Jul 17, 2009

Gaza Farewell

We left Gaza on a bus to the Rafah crossing on the evening of the 16th, watching the sun set in the Mediterranean, a few people on the beach and in the surf, trying to cool off. The shore of the Gaza Strip could be developed into a resort if there were any substance to the economy. Along the shore road south of Gaza City, you can see the ruins of buildings, targets of the Israeli warships: they are, for the most part, the villas of leaders of the PA. Within the borders of Gaza City, there was an industrial zone. All of the factories have been destroyed by the Israeli onslaught. I have done risk management and safety surveys on concrete factories, and one of the factories first bombed into oblivion was a cement factory--the burned hulks of cement mixing trucks and crane pumpers lay in the yard of the factory--crumbled cement walls and twisted rebar all around. I find this significant, because I know for a fact that the Israeli government refuses to allow the delivery of construction materials into the Gaza strip as part of their siege.

When you travel through Gaza City you see wide boulevards and what could be neat paved roads on a set of gentle hills, stone buildings (unlike the concrete and brick tenements you find everywhere in Egypt--some sections of Gaza City look more like towns in the West Bank or in Amman or Damascus--but there is so pavement, only sand, no evidence of the means of creating infrastructure. The pockmarks of bullets and shells are almost everywhere--sometimes in a jagged line leading up to a window and then on the other side, the last evidence of some Israeli soldier spraying his ammo. As we are finding out now in testimony from Israeli, it may or may not have been a response to a sniper or attacker. Soldiers were instructed to shoot at any movement at all, shoot first and don't ask questions later might be the phrase.

I must be an optimist, I decided, because in looking at all of this wreckage and devastation from the Israeli attack, I kept thinking to myself that if the Palestinians were in possession of full economic independence, this might be a town to compete with Haifa or Beirut for middle class vacation hordes, or how neat this one divided boulevard might be if it were paved and the stunted palms given the water to grow. And because despite this devastation and this very high unemployment, the people welcome us, smile at us, wave at us, greet us warmly and continue in their persistence--sumud is the word for this.

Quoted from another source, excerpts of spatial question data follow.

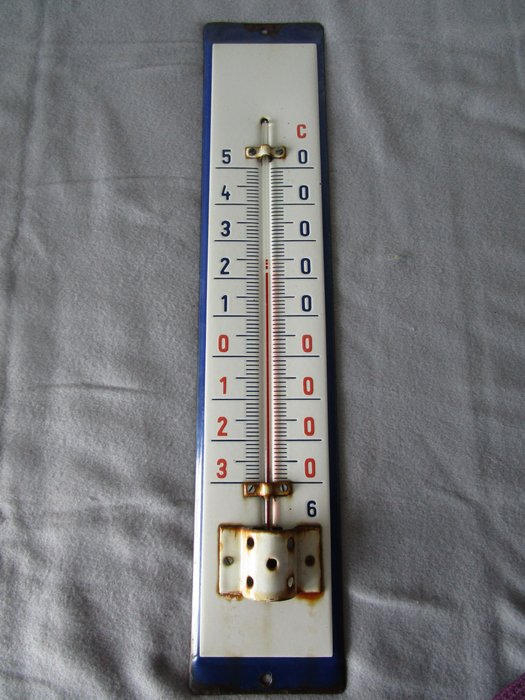
Image resolution: width=525 pixels, height=700 pixels. I want to click on grey sheet, so [128, 598], [119, 628].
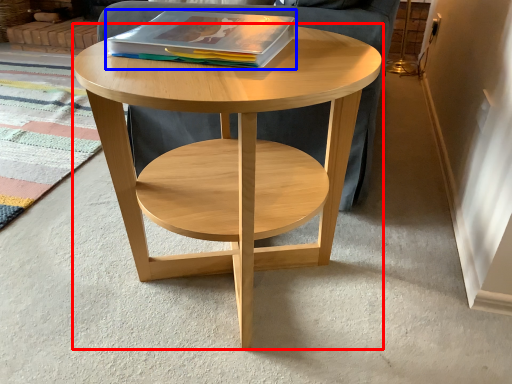
Question: Among these objects, which one is nearest to the camera, coffee table (highlighted by a red box) or magazine (highlighted by a blue box)?

Choices:
 (A) coffee table
 (B) magazine

Answer: (A)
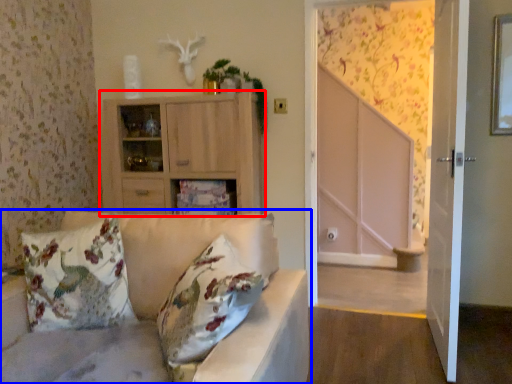
Question: Which object appears farthest to the camera in this image, cabinetry (highlighted by a red box) or studio couch (highlighted by a blue box)?

Choices:
 (A) cabinetry
 (B) studio couch

Answer: (A)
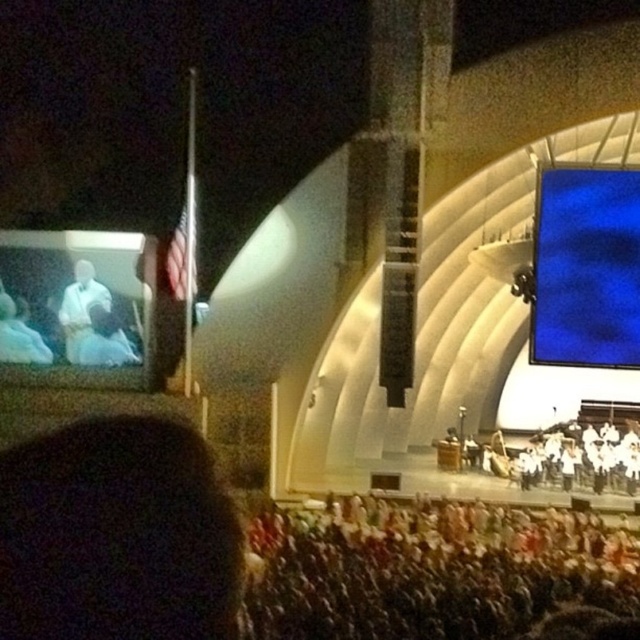
Question: Does dark hair at lower left have a larger size compared to white fabric crowd at lower center?

Choices:
 (A) yes
 (B) no

Answer: (B)

Question: Can you confirm if dark hair at lower left is positioned to the left of white fabric crowd at lower center?

Choices:
 (A) yes
 (B) no

Answer: (A)

Question: Which of the following is the closest to the observer?

Choices:
 (A) (19, 326)
 (B) (74, 275)
 (C) (625, 300)

Answer: (C)

Question: Is dark hair at lower left smaller than blue fabric screen at upper right?

Choices:
 (A) no
 (B) yes

Answer: (A)

Question: Which point is farther from the camera taking this photo?

Choices:
 (A) (33, 445)
 (B) (90, 288)

Answer: (B)

Question: Which point is closer to the camera?

Choices:
 (A) (625, 368)
 (B) (157, 564)
 (C) (74, 269)

Answer: (B)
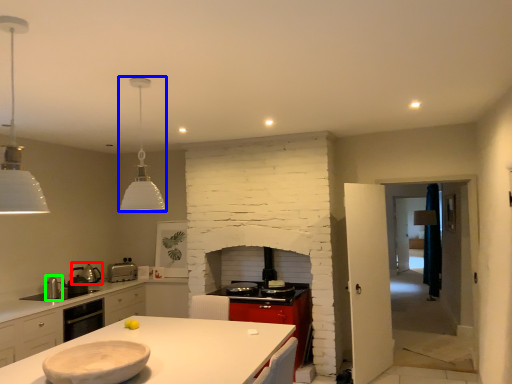
Question: Which object is the farthest from appliance (highlighted by a red box)? Choose among these: light fixture (highlighted by a blue box) or appliance (highlighted by a green box).

Choices:
 (A) light fixture
 (B) appliance

Answer: (A)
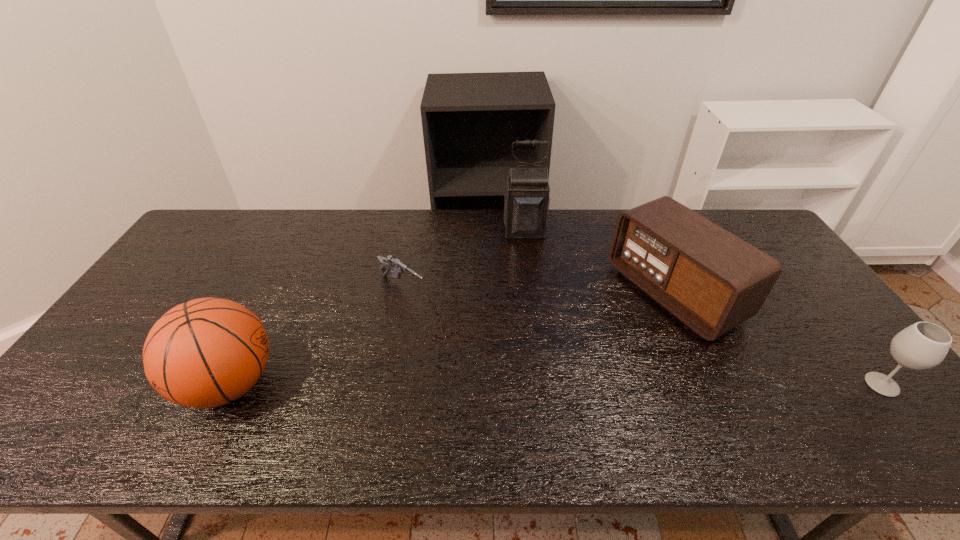
You are a GUI agent. You are given a task and a screenshot of the screen. Output one action in this format:
    pyautogui.click(x=<x>, y=<y>)
    Task: Click on the vacant space located 0.320m on the front-facing side of the lantern
    
    Given the screenshot: What is the action you would take?
    pyautogui.click(x=535, y=308)

The image size is (960, 540). Find the location of `vacant space situated on the front-facing side of the lantern`. vacant space situated on the front-facing side of the lantern is located at coordinates (533, 294).

I want to click on vacant space positioned 0.390m on the front-facing side of the radio receiver, so click(x=517, y=379).

The width and height of the screenshot is (960, 540). I want to click on vacant space located on the front-facing side of the radio receiver, so pyautogui.click(x=534, y=370).

This screenshot has width=960, height=540. In order to click on vacant space located 0.230m on the front-facing side of the radio receiver in this screenshot , I will do `click(568, 353)`.

I want to click on vacant space located 0.080m at the barrel of the shortest object, so click(439, 310).

In order to click on free spot located at the barrel of the shortest object in this screenshot , I will do `click(459, 325)`.

You are a GUI agent. You are given a task and a screenshot of the screen. Output one action in this format:
    pyautogui.click(x=<x>, y=<y>)
    Task: Click on the vacant space located 0.360m at the barrel of the shortest object
    
    Given the screenshot: What is the action you would take?
    (x=516, y=363)

Where is `lantern that is at the far edge`? The width and height of the screenshot is (960, 540). lantern that is at the far edge is located at coordinates (526, 199).

Locate an element on the screen. This screenshot has width=960, height=540. radio receiver that is at the far edge is located at coordinates (710, 279).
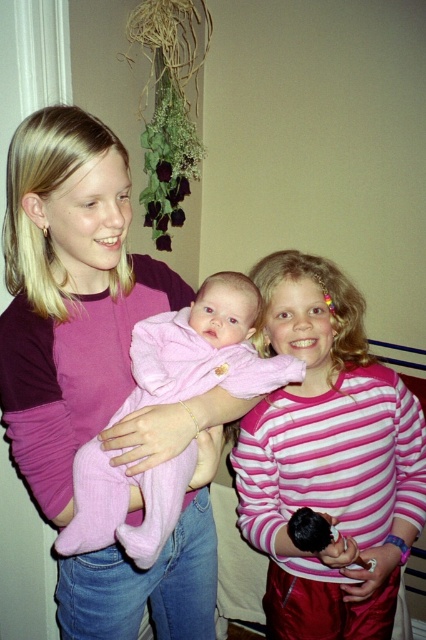
Question: Does pink striped shirt at center appear on the right side of pink soft fabric baby at center?

Choices:
 (A) no
 (B) yes

Answer: (B)

Question: Which point appears farthest from the camera in this image?

Choices:
 (A) (347, 362)
 (B) (65, 371)

Answer: (A)

Question: Can you confirm if pink striped shirt at center is positioned above pink soft fabric baby at center?

Choices:
 (A) yes
 (B) no

Answer: (B)

Question: Is pink fabric baby at left behind pink soft fabric baby at center?

Choices:
 (A) no
 (B) yes

Answer: (B)

Question: Which object is the closest to the pink soft fabric baby at center?

Choices:
 (A) pink fabric baby at left
 (B) pink striped shirt at center

Answer: (A)

Question: Estimate the real-world distances between objects in this image. Which object is farther from the pink soft fabric baby at center?

Choices:
 (A) pink striped shirt at center
 (B) pink fabric baby at left

Answer: (A)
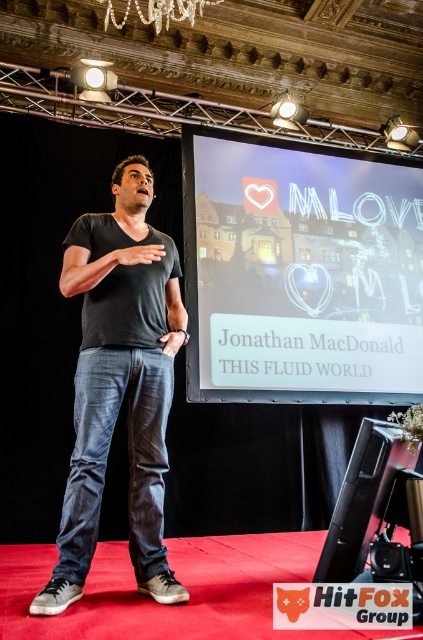
Who is more forward, (354, 380) or (184, 4)?

Positioned in front is point (184, 4).

From the picture: Is matte black screen at center behind pearl-like crystal chandelier at upper center?

Yes, it is behind pearl-like crystal chandelier at upper center.

Locate an element on the screen. matte black screen at center is located at coordinates (301, 275).

Between matte black screen at center and black matte t-shirt at center, which one appears on the left side from the viewer's perspective?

We were headed back to the Rafah crossing at the end of the 24 hour limit set by the Egyptian Government (and we assume also with the consent of the Israelis and the US State Department). By ten we reached the Gaza side of the border, retrieved our passports, and then bussed over to the Egyptian side of the "no man's land" for another slow and expensive re-entry into Egypt. When you first arrive, the cost of a visa is US$20. When we left Egypt for Gaza, there was a 92 Egyptian Pounds charge (the exchange is 5.6 pounds to the dollar), and now when we return there is another exit fee of 42 pounds just to leave the terminal. They get you going and coming.

By the time the buses were loaded, head checks done, security services settled in, it was after midnight and we crossed the Sinai, over the magnificent Mubarak Peace Bridge over the Suez Canal, the cargo vessels still moving slowly through, and back to Cairo airport, a trip of over 6 hours, and this despite the police escort vehicles who quickened our passage through the checkpoints that appear on the major roads every 30 kilometers or so. At dawn we were at the airport. Some on earlier flights headed to change to later or next day departures. The rest of us ate, exchanged last minute thoughts, names and addresses, shook hands and hugged. We had done it, and now, framed by long busrides in the night, it all felt like a dream.

In the US, mid afternoon of the 17th, we passed through immigration and customs with nary an inquiry. I understand that one or two people were detained, but apparently that was easily handled. And so back in the US, we have memories, and pictures, and the determination to tell the story of the Israeli siege of Gaza, the slow dying and the collective punishment of 1.5 million people who are kept from developing their own land.

Now, exhaustion is high, but so is determination to tell the story as often as we can to the American public. The mainstream media are not telling it. The idea that brings hope to all of us is that we are on the side of fairness and justice, and that will keep us going, as it has kept the Palestinians going. Our lesser sumud. When next I see Gaza City, I hope it will be for a stroll along the beach, fisherman coming in with catches from further out than two kilometers (where the Israelis now cordon off their boats) and no rubble and destruction in sight when I look inland. Viva Palestina!